Non-pharmacological strategies used to reduce the intracranial pressure caused by inflammation include the avoidances of vigorous procedures such as intubation, 30? head elevation, and short-term hyperventilation (Chavez-Bueno et al., 2005). Complications from treatment and bacterial meningitis include seizures, subdural effusions, brain abscesses, persistent fever, and fatality (Chavez-Bueno et al., 2005). The cost of treatment is relatively small due to lack of surgical intervention needed for bacterial meningitis. The majority of costs relevant to the patient concern the cost of vaccinations, antibiotics, and costs associated with hospital care.

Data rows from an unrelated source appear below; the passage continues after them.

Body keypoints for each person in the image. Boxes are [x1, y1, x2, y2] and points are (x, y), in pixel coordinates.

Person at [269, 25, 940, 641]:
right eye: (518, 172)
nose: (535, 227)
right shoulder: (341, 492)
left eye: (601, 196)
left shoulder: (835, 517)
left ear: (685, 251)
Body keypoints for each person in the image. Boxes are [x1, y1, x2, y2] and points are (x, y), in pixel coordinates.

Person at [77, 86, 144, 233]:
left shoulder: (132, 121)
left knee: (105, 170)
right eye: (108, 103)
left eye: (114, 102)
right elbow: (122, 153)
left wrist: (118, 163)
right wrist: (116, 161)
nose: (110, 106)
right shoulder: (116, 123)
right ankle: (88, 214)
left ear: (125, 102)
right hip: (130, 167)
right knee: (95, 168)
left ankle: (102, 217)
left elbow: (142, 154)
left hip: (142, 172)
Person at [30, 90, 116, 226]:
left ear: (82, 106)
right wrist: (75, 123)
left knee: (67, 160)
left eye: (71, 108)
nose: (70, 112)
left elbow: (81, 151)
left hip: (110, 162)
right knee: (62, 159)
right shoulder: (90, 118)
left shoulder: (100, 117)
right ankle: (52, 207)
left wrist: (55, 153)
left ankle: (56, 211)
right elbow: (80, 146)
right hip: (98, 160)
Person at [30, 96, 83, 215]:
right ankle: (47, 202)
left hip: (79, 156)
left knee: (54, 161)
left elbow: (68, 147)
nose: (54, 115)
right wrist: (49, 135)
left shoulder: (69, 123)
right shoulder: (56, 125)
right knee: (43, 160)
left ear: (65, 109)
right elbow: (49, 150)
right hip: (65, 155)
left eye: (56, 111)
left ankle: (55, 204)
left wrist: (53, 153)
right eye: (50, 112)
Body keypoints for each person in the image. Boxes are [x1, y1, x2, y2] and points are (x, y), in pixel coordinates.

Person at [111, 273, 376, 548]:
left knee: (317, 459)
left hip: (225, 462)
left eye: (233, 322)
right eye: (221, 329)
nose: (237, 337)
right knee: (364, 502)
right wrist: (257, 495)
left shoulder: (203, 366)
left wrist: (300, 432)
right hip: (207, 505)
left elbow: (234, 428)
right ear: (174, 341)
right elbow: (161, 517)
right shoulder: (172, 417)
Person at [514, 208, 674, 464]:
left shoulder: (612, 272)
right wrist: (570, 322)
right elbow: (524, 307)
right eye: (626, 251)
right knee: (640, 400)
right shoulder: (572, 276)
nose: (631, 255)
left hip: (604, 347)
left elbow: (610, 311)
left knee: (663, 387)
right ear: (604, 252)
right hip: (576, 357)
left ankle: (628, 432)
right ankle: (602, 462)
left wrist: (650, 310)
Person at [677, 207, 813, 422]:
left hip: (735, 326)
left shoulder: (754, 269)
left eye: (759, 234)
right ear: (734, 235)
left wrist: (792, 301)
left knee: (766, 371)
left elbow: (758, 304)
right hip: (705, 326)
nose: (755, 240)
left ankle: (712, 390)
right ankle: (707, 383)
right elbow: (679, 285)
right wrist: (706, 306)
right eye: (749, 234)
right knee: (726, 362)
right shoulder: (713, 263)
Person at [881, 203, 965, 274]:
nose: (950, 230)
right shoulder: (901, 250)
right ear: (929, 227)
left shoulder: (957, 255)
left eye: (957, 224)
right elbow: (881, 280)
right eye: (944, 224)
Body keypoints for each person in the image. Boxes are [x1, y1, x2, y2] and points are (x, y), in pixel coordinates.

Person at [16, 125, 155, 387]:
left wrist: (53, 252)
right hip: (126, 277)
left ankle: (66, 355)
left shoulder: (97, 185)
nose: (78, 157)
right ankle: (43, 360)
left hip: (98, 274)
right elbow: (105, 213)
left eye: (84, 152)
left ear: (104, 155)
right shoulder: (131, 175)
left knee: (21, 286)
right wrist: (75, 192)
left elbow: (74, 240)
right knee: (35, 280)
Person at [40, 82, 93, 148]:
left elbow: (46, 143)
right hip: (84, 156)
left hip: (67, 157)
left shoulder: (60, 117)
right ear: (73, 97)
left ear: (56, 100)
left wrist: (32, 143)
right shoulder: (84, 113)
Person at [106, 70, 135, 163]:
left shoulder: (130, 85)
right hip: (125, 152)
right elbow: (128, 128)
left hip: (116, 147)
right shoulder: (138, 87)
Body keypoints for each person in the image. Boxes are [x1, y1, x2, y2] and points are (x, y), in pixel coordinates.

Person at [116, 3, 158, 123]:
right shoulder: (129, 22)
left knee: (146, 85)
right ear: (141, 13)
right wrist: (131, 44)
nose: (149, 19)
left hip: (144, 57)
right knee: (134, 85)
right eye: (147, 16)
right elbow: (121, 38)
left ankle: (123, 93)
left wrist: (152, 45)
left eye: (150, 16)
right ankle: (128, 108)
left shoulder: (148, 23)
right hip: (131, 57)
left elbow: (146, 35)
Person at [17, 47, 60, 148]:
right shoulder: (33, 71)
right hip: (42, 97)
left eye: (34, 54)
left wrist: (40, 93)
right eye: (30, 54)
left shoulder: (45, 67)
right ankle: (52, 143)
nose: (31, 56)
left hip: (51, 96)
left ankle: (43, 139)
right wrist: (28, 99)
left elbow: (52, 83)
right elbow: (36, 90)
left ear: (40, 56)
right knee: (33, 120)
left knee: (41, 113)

Costs of referral treatments must also be considered. From a research and development perspective, the greatest cost is vaccine development; the cost of which drives vaccination policies (Ceyhan et al., 2008).
Education
Educating parents on the signs and risk factors for bacterial meningitis is critical in order for children to receive appropriate medical care as quickly as possible. Although symptoms such as fever and vomiting are not obvious signs of meningitis, educating parents on the risk of penetrating head injuries, and any immunosuppressive states (such as HIV infection), greatly increase the likelihood of acquiring bacterial meningitis (Chavez-Bueno et al., 2005). Children who undergo cochlear implants are also at a high risk of acquiring bacterial meningitis; the rate of which is 30 times greater than children in the general U.S. population (Biernath et al., 2006). Once a child is recovering from bacterial meningitis, parents and the patient must also be educated on potential lifestyle changes. Etiology, patient age, concentration of bacteria, and cerebrospinal fluid findings at the time of diagnosis can all impact the outcome of bacterial meningitis (Chavez-Bueno et al., 2005). The most common outcome in children is hearing loss, in which some measure of hearing loss occurs in 25% to 35% of patients; there is also risk of neuromotor, speech, and learning disabilities in children, in which approximately 10% of children will develop (Chavez-Bueno et al., 2005).
Follow-up and Referral
Hearing loss, learning disabilities, speech difficulties, behavioral problems, and neuromotor impairment are all known consequences of bacterial meningitis in childhood (Chavez-Bueno et al., 2005). To address these outcomes, patients may be referred to neurologists for further testing. A patient experiencing these outcomes may also be referred to speech therapists, psychologists, and utilize additional assisted learning programs to accommodate lasting effects of meningitis.